Fernande, militante : « La présentation était très bien faite… Quand on arrivait, il y avait tous ces personnages grandeur nature. Je me suis posé la question : Comment ont-ils fait pour faire des personnages si ressemblants aux personnes réelles ? Par exemple, le très gros bébé de 4 mètres ? J’ai été impressionnée aussi par ce SDF enfoui dans ses cartons ! Heureusement, il y avait de petites affiches : on décrivait ce qu’était le personnage (et les matériaux employés) ».
Corinne : « Est-ce que les corps nus ou dénudés t’avaient gênée ? »
Fernande : « Pas du tout ».
Catherine, militante, qui vient d’avoir un petit-fils : « La sculpture représentant une grand-mère et un bébé ; pour moi, c’est un grand souvenir.
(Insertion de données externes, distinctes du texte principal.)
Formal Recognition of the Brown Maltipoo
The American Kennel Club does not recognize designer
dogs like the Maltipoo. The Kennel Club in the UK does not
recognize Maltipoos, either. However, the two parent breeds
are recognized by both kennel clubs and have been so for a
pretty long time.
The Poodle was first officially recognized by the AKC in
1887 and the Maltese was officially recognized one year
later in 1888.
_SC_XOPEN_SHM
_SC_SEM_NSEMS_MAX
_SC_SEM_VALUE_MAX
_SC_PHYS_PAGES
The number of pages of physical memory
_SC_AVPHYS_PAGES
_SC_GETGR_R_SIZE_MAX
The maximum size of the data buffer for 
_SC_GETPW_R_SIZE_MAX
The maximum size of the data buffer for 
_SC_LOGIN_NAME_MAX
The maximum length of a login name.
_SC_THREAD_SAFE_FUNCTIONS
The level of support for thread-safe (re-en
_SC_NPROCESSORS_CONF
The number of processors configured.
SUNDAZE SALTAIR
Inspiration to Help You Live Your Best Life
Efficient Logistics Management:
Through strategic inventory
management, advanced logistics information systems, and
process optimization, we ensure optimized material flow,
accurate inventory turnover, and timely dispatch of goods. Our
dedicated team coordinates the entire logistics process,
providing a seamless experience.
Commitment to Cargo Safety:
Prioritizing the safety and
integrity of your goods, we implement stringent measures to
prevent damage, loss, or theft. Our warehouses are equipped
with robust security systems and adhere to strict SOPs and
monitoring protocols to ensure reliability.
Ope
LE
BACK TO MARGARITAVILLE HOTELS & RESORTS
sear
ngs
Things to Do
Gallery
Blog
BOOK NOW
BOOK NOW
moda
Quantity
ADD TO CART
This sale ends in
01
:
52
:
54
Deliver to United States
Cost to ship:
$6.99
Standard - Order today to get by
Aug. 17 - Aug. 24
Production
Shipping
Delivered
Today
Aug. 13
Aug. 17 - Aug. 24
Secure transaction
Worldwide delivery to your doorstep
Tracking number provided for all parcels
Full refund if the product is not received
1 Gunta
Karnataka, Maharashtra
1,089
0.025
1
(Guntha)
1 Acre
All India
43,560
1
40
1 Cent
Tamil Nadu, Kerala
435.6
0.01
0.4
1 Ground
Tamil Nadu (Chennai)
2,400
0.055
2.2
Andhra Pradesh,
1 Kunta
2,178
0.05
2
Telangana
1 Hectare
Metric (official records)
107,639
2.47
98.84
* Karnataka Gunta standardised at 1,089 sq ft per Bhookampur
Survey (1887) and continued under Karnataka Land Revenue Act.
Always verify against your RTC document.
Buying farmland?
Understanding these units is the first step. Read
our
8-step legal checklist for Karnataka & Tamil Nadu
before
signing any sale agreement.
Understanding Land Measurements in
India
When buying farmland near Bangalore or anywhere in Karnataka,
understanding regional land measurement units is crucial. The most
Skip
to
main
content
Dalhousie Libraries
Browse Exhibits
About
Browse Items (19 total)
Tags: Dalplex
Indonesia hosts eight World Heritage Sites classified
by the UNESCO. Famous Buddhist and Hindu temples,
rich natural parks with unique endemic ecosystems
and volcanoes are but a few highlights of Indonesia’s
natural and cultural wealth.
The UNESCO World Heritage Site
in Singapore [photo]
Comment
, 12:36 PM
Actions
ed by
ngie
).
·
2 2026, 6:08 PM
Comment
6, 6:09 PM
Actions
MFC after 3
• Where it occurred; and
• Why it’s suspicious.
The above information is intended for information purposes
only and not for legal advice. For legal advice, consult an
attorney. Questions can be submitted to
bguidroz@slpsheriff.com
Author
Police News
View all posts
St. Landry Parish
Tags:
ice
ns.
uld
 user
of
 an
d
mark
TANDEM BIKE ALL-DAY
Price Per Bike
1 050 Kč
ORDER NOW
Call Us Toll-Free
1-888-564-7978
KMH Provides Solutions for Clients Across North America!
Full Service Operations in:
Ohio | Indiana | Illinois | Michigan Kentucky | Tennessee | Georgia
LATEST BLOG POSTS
J’aimais bien aussi ce monsieur tout maigre qui avait l’air de sortir de terre et la série des dames en maillot, et le SDF. J’ai été choquée par le bébé mal formé avec un nez d’éléphant, et par la jeune fille assise avec des poils plein ses jambes ! »
À propos du Musée Magritte de Bruxelles :
Julie, militante : « J’aimais bien le côté surréaliste des œuvres de Magritte. Mais je n’aimais pas quand dans l’expo il faisait trop sombre, c’était mal éclairé ».
Une réflexion tolérante sur le goût des autres :
Julie, militante : « Je n’aime pas les œuvres abstraites, ce n’est pas mon goût. Les autres, eux, ils peuvent aimer autre chose ».
Annie, sa maman ajoute : « Je lui ai appris qu’on ne peut pas aimer ce que tout le monde fait, mais qu’on doit les accepter ».
Un atelier accueillant
D’autres militants fréquentent de façon intermittente l’atelier : Serge B. et Marie-Ange L.
Paul est un jeune stagiaire allemand. Il travaille beaucoup avec nous et nous accompagne lors des expos.
Trois jeunes non-européens de l’Association Eilo5 se sont joints à nous récemment.
Mirvat, syrienne, dit : « J’aime beaucoup cet atelier parce qu’il y a de la créativité. Tu fais comme tu veux. Pour moi, l’art c’est important dans la vie. Cela aide à s’en sortir, par exemple quand on est triste ».
(Catherine, militante, reconnaît dans le dessin réalisé par celle-ci le thème de la Paix et de la liberté).
Javier, salvadorien, ajoute : « Pour moi, l’art c’est l’expression des sentiments, des idées, de ce que tu aimes, de ton imagination… Normalement, je suis timide, mais ici, merci pour l’ambiance, c’est très bien ! »
Lui aussi a réalisé un beau dessin. Tous deux s’essaient à la peinture.
Youness est marocain. Pour sa part, il coud comme un pro à la machine et aide tout le monde à l’atelier.